Worst Jokes Ever
What did the cow say when he lost his tractor?
"Where's my tractor?"
Why did Trump's brain cross the road?
Oh wait, there is no other side.
Why canβt someone say "ur mums gay" to an orphan? Because he doesnβt have a mum.
You guys are literally mentally ill. You should get some help. This is so disgusting, ew!
What is a tree that does not exist?
A money tree.
"Ur Mater."
What do you call a bruised banana?
A school bus full of his kids.
Cousin: Hey, is that an octopus?
Me: Yes, what, it is just an octopus.
Cousin: Oh yeah, ahhhhhhhhhhhhhhhhhhhhhhhhhh! Octopus touch me!
Me: What, it is just one..... ummmmm dad cousin d[id].

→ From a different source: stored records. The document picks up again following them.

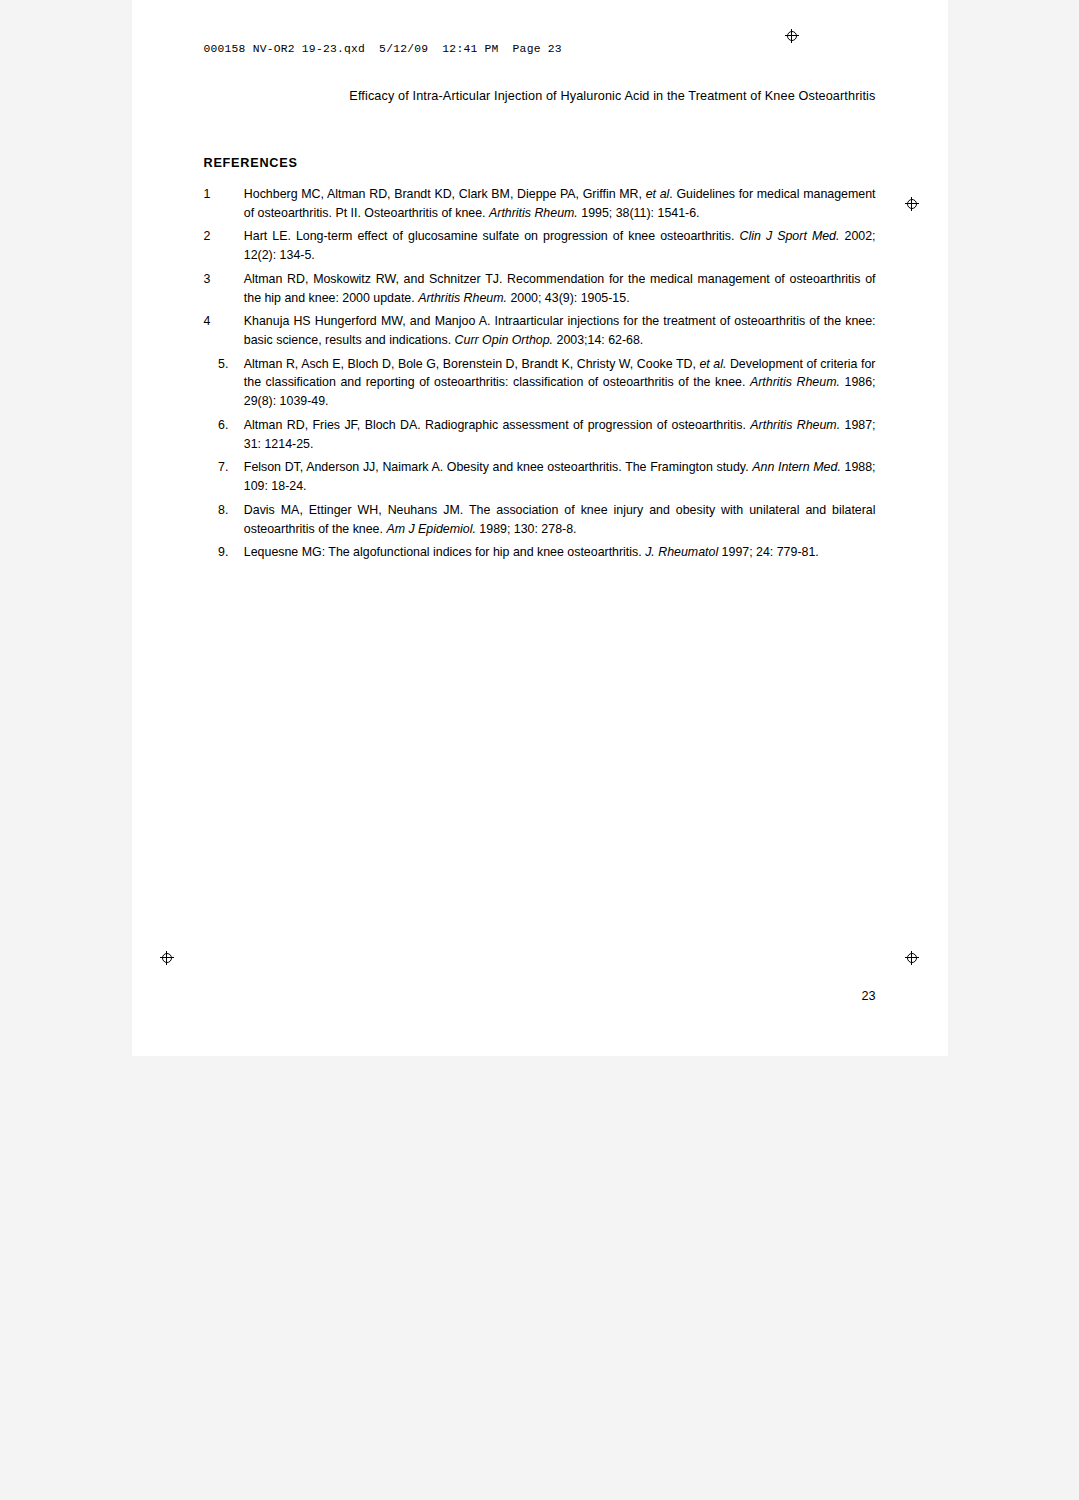000158 NV-OR2 19-23.qxd 5/12/09 12:41 PM Page 23
Efficacy of Intra-Articular Injection of Hyaluronic Acid in the Treatment of Knee Osteoarthritis
REFERENCES
1 Hochberg MC, Altman RD, Brandt KD, Clark BM, Dieppe PA, Griffin MR, et al. Guidelines for medical management of osteoarthritis. Pt II. Osteoarthritis of knee. Arthritis Rheum. 1995; 38(11): 1541-6.
2 Hart LE. Long-term effect of glucosamine sulfate on progression of knee osteoarthritis. Clin J Sport Med. 2002; 12(2): 134-5.
3 Altman RD, Moskowitz RW, and Schnitzer TJ. Recommendation for the medical management of osteoarthritis of the hip and knee: 2000 update. Arthritis Rheum. 2000; 43(9): 1905-15.
4 Khanuja HS Hungerford MW, and Manjoo A. Intraarticular injections for the treatment of osteoarthritis of the knee: basic science, results and indications. Curr Opin Orthop. 2003;14: 62-68.
5. Altman R, Asch E, Bloch D, Bole G, Borenstein D, Brandt K, Christy W, Cooke TD, et al. Development of criteria for the classification and reporting of osteoarthritis: classification of osteoarthritis of the knee. Arthritis Rheum. 1986; 29(8): 1039-49.
6. Altman RD, Fries JF, Bloch DA. Radiographic assessment of progression of osteoarthritis. Arthritis Rheum. 1987; 31: 1214-25.
7. Felson DT, Anderson JJ, Naimark A. Obesity and knee osteoarthritis. The Framington study. Ann Intern Med. 1988; 109: 18-24.
8. Davis MA, Ettinger WH, Neuhans JM. The association of knee injury and obesity with unilateral and bilateral osteoarthritis of the knee. Am J Epidemiol. 1989; 130: 278-8.
9. Lequesne MG: The algofunctional indices for hip and knee osteoarthritis. J. Rheumatol 1997; 24: 779-81.
23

Why don't heterosexual π¨ π¨ π¨ π¨ π¨ π¨ π¨ suck a π because π π π π π π π tastes like π?
Why do midgets have to wear a green bright jacket when crossing the road?
Because they will get turned into a pancake even more.
It's not funny, I know.
If you argued that God was a woman, 49.8% of the US population would try and raise Hell.
Just to ask the other guy.
Talk about a male supremacist religion.
Me starts a cult just for fun... Just for fun!
Ok, here's a story about the church.
There were two parents, then they had a baby. Then they go to the church and the baby was getting a cross on his forehead. Guess he was big headed. Sorry if this offends anyone or makes this joke bad since I keep writing this.
What are priests' favorite shoe?
White Vans.
My wife's always nagging me. "You don't let me have any friends, I abuse her, and I'm always coming back late." So I thought I would treat her. I popped up in the attic and introduced her to two women.
Why canβt orphans fly? Because theyβre still winging it.
Kidnapper: Hey kid, your mom told me to follow me.
Orphan: But I don't have a mom!
Why can't Jesus walk on water anymore?
For the same reason a ship won't stay afloat with holes in the bottom.
Me: I call my girl Cinderella.
Friend: Why?
Me: Because she loves balls.
Why don't orphans like pizza? Because they don't have parents, that's why.